« Un coup de foudre »

« J’avais 20 ans quand… »

 

« Un coup de foudre cela ne s’explique pas, ça se vit» !

Et celui que Marie Jacqueline a vécu marquera toute sa vie.
Pour l’anniversaire de son premier engagement en fraternité, il y a 70 ans,
notre petite sœur, actuellement à Aix en Provence, relit avec nous son chemin.

 

 

 

 

« J’allais avoir 20 ans »

Ma vocation de petite sœur a commencé par un coup de foudre pour le Seigneur.
J’allais avoir 20 ans.
Un coup de foudre cela ne s’explique pas, ça se vit.
Par ce coup de foudre j’ai compris que Dieu seul serait le premier dans ma vie.

 

 

 

Charles de Foucauld

Où ? Comment ?

Où ?
La réponse, très vite, m’a semblé être dans la vie religieuse ; mais dans quelle congrégation ?

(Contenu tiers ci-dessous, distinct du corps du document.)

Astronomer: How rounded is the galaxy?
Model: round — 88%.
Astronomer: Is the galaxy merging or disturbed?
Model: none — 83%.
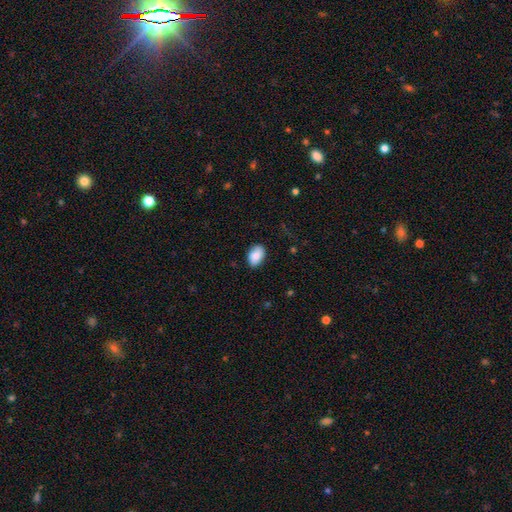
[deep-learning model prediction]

Après bien des recherches j’ai trouvé l’adresse des petites sœurs de Jésus dans la ligne et la spiritualité du père de Foucauld à Tamanrasset.
A 12 ans j’avais été marquée par le film : l’Appel du silence sur la vie de Charles de Foucauld et en particulier  sa vie avec les nomades touareg.

 

 

 

 

Novice

Je suis entrée à la Fraternité des petites sœurs en septembre 1944 à Lyon,
c’est là qu’elles étaient réfugiées à cause de la guerre.

Au noviciat, quand elle était présente, petite sœur Magdeleine nous réunissait chaque matin,
pour nous expliquer cette vie à la suite de Jésus.

 

 

Première tente

Sous la tente

En  1950 se dressait la première tente à El Abiodh Sidi Cheikh, un village dans le sud oranais où transitait une tribu de grands nomades ayant beaucoup souffert de la famine en 1945.

C’est là que résidaient les petits frères de Jésus.
C’est là que je pensais vivre jusqu’à mon dernier jour.

Très vite j’ai compris que mon désir de rester à El Abiodh n’était pas le même que celui du Seigneur.

 

 

 

Les chemins de Dieu

D’autres fraternités naissaient…

Des fraternités naissaient parmi les nomades : gitans, gens du cirque, forains…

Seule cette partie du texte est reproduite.